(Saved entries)
################

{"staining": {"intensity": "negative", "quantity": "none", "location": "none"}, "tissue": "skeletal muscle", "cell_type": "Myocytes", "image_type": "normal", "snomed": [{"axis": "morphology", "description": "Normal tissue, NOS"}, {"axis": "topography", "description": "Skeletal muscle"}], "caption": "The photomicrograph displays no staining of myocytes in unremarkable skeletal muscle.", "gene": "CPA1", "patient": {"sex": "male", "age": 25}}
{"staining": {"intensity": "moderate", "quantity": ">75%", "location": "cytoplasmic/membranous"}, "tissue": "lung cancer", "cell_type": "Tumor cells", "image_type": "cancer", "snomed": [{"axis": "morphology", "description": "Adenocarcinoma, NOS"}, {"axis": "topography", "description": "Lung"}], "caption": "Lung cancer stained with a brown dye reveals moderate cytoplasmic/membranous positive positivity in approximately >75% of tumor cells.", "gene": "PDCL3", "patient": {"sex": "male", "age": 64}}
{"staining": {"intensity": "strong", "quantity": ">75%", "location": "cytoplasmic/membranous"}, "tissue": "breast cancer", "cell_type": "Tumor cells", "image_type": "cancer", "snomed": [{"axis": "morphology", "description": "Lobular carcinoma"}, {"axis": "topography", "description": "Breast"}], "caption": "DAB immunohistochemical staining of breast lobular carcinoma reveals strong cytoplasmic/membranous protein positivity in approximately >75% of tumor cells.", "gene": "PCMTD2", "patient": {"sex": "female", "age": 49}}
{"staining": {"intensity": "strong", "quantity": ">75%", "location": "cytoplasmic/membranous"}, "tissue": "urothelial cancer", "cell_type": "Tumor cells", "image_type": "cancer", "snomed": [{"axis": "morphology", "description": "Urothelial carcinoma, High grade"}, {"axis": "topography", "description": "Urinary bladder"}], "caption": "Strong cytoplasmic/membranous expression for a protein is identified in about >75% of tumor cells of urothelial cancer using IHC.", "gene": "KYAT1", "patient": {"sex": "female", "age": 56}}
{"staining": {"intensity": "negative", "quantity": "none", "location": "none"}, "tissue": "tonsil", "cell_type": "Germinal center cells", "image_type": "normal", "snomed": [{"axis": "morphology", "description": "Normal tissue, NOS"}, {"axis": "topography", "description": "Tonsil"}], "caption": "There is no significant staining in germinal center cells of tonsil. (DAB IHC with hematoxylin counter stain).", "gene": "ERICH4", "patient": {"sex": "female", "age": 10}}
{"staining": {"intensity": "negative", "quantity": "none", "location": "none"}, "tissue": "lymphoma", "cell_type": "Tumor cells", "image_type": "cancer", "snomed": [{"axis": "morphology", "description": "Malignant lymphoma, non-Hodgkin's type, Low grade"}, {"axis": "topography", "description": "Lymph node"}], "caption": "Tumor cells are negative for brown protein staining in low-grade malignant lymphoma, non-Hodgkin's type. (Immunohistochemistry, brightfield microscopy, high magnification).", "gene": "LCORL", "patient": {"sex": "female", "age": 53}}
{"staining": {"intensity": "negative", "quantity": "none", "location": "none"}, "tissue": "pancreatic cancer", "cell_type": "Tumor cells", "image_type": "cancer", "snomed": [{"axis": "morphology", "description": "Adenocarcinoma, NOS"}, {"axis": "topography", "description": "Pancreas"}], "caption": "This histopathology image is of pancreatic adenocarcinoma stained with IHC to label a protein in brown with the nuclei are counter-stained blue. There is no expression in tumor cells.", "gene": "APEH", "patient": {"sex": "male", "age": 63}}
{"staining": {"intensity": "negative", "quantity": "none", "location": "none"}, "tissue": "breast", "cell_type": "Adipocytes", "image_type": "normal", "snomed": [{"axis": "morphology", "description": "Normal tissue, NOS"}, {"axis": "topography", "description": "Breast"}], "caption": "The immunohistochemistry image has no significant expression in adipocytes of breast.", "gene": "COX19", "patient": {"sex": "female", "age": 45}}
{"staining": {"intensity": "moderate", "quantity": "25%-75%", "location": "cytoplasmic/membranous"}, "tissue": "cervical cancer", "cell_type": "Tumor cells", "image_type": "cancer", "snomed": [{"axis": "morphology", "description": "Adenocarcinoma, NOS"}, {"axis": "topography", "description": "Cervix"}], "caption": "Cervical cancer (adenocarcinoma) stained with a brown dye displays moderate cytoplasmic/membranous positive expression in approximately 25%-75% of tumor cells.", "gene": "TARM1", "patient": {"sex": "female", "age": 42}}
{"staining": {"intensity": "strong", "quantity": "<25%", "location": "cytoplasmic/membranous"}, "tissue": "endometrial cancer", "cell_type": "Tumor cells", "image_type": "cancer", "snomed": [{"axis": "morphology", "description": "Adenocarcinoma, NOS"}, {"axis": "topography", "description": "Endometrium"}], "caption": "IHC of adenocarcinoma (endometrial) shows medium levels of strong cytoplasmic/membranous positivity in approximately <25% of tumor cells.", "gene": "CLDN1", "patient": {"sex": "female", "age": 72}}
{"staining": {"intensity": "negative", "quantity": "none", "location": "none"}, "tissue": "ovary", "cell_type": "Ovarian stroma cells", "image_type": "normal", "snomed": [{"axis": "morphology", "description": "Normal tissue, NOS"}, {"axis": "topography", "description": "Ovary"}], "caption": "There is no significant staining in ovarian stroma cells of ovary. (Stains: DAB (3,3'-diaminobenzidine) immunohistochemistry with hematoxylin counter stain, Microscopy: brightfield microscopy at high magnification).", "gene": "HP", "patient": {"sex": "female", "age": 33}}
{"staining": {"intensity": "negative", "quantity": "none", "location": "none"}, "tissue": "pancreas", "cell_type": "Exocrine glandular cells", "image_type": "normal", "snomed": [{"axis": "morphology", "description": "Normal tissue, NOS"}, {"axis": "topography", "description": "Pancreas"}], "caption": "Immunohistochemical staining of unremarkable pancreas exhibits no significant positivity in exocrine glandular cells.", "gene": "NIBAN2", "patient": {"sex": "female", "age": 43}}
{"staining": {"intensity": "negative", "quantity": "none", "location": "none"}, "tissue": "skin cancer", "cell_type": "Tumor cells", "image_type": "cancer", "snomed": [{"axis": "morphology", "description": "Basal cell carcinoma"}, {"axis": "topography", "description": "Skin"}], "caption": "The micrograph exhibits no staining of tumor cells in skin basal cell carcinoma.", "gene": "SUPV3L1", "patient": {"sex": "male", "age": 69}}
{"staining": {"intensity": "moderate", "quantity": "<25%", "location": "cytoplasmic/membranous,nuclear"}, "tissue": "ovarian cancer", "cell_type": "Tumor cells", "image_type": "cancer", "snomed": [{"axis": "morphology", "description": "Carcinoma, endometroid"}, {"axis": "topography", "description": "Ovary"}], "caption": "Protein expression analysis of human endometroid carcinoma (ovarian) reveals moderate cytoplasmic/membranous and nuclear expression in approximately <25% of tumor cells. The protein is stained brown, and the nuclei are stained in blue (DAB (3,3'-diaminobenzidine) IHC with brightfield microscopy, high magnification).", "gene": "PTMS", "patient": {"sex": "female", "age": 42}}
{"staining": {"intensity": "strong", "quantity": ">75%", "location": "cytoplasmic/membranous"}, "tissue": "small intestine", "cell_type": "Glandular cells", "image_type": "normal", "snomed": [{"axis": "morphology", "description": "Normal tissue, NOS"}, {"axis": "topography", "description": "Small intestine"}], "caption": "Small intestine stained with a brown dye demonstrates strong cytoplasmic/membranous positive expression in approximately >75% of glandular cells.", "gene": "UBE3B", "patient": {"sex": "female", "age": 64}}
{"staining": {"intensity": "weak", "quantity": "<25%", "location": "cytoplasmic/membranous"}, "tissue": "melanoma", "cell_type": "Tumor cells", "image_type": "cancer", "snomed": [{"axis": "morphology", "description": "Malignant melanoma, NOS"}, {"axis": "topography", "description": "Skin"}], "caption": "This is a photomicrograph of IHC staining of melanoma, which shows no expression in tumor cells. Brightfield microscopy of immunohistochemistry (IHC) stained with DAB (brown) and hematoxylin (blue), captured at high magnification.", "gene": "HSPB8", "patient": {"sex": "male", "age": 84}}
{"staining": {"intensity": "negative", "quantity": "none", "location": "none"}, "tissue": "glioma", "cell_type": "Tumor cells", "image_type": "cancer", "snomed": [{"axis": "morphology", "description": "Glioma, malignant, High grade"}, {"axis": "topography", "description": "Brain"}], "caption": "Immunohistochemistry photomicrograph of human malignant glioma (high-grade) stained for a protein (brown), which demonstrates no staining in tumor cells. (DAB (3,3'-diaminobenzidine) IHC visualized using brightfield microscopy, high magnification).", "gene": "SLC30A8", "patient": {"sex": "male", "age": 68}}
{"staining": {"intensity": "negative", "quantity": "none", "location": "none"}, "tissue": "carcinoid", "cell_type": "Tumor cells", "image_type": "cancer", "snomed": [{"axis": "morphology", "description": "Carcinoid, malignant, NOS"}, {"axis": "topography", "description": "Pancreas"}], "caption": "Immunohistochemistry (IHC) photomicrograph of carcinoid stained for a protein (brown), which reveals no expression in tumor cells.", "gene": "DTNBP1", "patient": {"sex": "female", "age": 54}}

################

■ **Exercise instructions**:
Among the records above, repeat exactly the line with "immunohistochemistry image has", the line with "cancer (adenocarcinoma) stained", and every line in between, and only those.

■ **Solved problem**:
{"staining": {"intensity": "negative", "quantity": "none", "location": "none"}, "tissue": "breast", "cell_type": "Adipocytes", "image_type": "normal", "snomed": [{"axis": "morphology", "description": "Normal tissue, NOS"}, {"axis": "topography", "description": "Breast"}], "caption": "The immunohistochemistry image has no significant expression in adipocytes of breast.", "gene": "COX19", "patient": {"sex": "female", "age": 45}}
{"staining": {"intensity": "moderate", "quantity": "25%-75%", "location": "cytoplasmic/membranous"}, "tissue": "cervical cancer", "cell_type": "Tumor cells", "image_type": "cancer", "snomed": [{"axis": "morphology", "description": "Adenocarcinoma, NOS"}, {"axis": "topography", "description": "Cervix"}], "caption": "Cervical cancer (adenocarcinoma) stained with a brown dye displays moderate cytoplasmic/membranous positive expression in approximately 25%-75% of tumor cells.", "gene": "TARM1", "patient": {"sex": "female", "age": 42}}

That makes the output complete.